In the film we see everything, not only the artistic product, but the soul, which appears naked on the screen, as if the image, the hollow face, the slim body, were only the material medium of the impregnable interiority that permeates the character. “The Postman” was Massimo Troisi’s last film: he shot with the last force that a heart gave him awaiting a transplant. He stubbornly refused to postpone filming, to interrupt when he felt tired. One Friday in June he finished his work, greeted everyone, took the classic photo at the end of filming and said, “Don’t forget me.” On Saturday afternoon he fell asleep and left.

“The Postman” seems to unconsciously contain his own future, he has a sense of pain and the end of things that starts from the fiction of the story and the film to continue in real life in a resounding way. Fiction is painfully confused with reality. But in the film there is not only sadness, it is also governed by smiles and poetry, the same ingredients of the book, although the adaptation required many changes. A change of time, from 1973 to 1952, of the environment, from Chile to Italy, from the age of the protagonist who, from being a seventeen-year-old youth, becomes an ageless adult, but with dreams and aspirations intact and pure. Adapting the novel was fascinating. While the Postman, a character born of the writer’s creativity, allowed more freedom, Neruda asked for a job that had to be respectful of the greatness known to all. It was not always possible to make use of the novel’s dialogues, because many of the elements that make the character great on paper are narrated and not dialogued.
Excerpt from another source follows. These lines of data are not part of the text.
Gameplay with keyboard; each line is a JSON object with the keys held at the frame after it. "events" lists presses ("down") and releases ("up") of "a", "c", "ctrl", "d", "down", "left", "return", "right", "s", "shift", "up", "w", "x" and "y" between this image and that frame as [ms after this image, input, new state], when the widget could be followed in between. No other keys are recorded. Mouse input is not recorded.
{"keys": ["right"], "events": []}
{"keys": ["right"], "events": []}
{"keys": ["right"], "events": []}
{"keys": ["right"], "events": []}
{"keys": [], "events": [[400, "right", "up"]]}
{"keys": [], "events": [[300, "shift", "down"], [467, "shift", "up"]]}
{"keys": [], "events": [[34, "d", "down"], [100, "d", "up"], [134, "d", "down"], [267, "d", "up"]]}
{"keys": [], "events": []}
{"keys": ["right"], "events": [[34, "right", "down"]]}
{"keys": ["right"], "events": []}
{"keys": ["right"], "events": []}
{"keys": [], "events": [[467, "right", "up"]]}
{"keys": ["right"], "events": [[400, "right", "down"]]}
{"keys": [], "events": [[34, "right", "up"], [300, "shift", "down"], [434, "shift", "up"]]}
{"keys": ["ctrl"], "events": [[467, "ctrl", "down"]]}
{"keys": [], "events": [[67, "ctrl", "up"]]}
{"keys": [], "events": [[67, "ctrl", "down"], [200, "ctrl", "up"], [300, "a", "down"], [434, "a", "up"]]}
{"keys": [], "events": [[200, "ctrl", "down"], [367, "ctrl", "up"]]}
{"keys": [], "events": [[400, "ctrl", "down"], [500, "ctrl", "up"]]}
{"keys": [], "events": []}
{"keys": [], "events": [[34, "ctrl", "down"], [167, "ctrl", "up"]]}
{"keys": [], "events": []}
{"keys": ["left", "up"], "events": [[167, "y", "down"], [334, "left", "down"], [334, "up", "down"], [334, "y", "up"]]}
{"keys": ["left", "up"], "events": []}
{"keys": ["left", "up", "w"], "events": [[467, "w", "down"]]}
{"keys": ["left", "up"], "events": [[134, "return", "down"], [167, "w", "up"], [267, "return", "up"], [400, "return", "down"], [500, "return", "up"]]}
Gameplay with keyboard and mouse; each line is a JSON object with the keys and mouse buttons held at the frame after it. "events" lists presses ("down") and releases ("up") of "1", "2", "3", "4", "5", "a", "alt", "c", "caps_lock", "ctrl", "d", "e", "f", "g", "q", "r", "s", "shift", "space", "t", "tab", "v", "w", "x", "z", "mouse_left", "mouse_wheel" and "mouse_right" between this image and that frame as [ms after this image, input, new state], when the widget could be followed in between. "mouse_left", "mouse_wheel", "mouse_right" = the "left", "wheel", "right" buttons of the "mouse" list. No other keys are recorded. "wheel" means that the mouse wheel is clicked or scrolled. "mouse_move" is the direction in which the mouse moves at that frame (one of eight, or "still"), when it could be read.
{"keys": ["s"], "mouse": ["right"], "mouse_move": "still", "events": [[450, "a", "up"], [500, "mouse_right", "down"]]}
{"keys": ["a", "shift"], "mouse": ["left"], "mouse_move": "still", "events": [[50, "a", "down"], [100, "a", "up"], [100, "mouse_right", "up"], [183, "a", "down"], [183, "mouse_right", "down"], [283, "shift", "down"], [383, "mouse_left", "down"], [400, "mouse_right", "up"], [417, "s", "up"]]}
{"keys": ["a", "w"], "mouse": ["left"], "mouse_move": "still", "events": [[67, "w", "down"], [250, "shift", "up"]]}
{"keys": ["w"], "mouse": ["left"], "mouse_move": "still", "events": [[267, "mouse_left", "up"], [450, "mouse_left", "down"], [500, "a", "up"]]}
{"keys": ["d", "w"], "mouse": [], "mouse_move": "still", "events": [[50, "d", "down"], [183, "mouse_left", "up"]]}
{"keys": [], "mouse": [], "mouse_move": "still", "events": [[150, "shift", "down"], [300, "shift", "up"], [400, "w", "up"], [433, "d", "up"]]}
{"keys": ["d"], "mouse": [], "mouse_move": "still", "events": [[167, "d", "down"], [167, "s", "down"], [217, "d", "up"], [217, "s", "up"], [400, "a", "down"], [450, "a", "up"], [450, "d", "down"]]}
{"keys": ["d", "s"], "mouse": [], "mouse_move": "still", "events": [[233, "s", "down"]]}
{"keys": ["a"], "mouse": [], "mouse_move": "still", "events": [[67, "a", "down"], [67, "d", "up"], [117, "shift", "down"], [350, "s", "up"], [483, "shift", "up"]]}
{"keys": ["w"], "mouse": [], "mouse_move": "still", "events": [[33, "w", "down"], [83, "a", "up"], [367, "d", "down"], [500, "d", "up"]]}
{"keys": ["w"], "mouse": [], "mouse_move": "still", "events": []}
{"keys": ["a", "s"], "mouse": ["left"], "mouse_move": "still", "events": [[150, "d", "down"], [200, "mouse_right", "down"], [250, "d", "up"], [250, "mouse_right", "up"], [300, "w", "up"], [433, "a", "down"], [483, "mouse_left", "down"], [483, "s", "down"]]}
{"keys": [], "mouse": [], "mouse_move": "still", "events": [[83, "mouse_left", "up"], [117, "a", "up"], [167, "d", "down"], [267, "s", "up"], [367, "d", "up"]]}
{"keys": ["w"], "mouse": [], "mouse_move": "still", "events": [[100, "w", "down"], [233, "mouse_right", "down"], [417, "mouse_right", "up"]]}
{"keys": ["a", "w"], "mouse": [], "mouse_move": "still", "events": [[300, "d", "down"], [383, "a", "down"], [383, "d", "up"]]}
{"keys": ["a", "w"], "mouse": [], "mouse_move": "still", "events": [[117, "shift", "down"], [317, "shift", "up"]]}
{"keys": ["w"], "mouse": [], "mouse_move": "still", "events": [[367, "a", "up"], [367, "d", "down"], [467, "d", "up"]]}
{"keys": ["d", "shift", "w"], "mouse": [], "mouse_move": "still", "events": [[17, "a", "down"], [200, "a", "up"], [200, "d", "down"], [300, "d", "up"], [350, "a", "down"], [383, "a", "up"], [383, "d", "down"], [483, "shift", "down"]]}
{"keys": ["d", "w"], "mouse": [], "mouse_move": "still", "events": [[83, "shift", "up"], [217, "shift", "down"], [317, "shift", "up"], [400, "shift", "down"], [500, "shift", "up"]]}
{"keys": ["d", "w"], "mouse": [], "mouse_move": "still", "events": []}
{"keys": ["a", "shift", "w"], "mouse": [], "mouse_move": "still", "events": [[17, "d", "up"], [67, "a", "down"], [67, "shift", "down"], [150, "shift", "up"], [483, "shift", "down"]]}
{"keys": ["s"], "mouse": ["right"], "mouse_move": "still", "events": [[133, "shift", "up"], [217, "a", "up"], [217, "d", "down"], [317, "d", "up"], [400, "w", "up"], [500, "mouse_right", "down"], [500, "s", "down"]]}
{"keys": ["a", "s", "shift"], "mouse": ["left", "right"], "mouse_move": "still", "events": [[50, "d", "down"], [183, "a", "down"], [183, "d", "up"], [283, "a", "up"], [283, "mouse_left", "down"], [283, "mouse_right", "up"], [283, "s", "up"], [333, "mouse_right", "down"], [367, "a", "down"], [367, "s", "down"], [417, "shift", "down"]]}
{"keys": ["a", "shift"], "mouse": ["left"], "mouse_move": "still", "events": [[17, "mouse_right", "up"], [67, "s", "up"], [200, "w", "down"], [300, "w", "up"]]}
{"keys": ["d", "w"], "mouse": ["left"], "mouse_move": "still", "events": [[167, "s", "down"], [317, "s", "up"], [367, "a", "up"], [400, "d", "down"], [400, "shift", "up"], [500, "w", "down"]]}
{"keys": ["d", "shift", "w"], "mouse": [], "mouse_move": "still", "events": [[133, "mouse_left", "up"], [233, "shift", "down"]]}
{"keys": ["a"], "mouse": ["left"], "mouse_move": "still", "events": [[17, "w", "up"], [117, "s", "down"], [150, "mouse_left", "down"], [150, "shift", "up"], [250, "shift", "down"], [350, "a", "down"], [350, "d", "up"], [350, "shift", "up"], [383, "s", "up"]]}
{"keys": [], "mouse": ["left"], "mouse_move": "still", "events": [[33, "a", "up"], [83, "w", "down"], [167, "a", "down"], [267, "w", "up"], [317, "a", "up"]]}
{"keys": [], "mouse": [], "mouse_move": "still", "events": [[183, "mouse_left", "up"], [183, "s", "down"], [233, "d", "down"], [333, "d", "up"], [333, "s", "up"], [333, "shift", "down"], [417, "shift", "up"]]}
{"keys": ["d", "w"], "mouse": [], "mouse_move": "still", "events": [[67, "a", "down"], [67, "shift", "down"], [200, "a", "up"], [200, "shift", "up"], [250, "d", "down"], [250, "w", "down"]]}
How to make the poet speak in the film while still being at his height? The solution was “I confess that I have lived”, written by Neruda himself in first person.

Deepening in the words expressed by the Poet it was possible to build his dialogues. The character of Mario Jiménez, who in Italy becomes Mario Ruoppolo, in the novel has the freshness of youth, but finds its vivacity in the talent of Massimo Troisi. There are many licenses that must be taken to transform a good book into a good movie, such as inserting more than one fictional narrator in the story and forgiving yourself. However, there was an element in ‘Neruda’s Postman’ that really needed to be respected, the poem that in the end is saddened by the death of Pablo Neruda, which occurred during the Pinochet coup.

Yes, it was a fictional storyteller, but the poet certainly could not die twenty years in advance. Thus, to preserve the sense of loss that permeates the end of the story, it was inevitable that the Postman would die and that the condolences that are his in the novel would be instead of the Poet: Pablo Neruda, returning to the island where all the events had taken place, he discovers that his friend and confidant is gone forever. But there is his son, who was orphaned before he was born and who bears his name, Pablito. Unfortunately, that sense of death came out of fiction and into reality, with the death of Massimo Troisi a truly unfathomable void was created for all of us who knew him and for the public who loved him. Seeing this movie comforts us and at the same time it still hurts us to this day.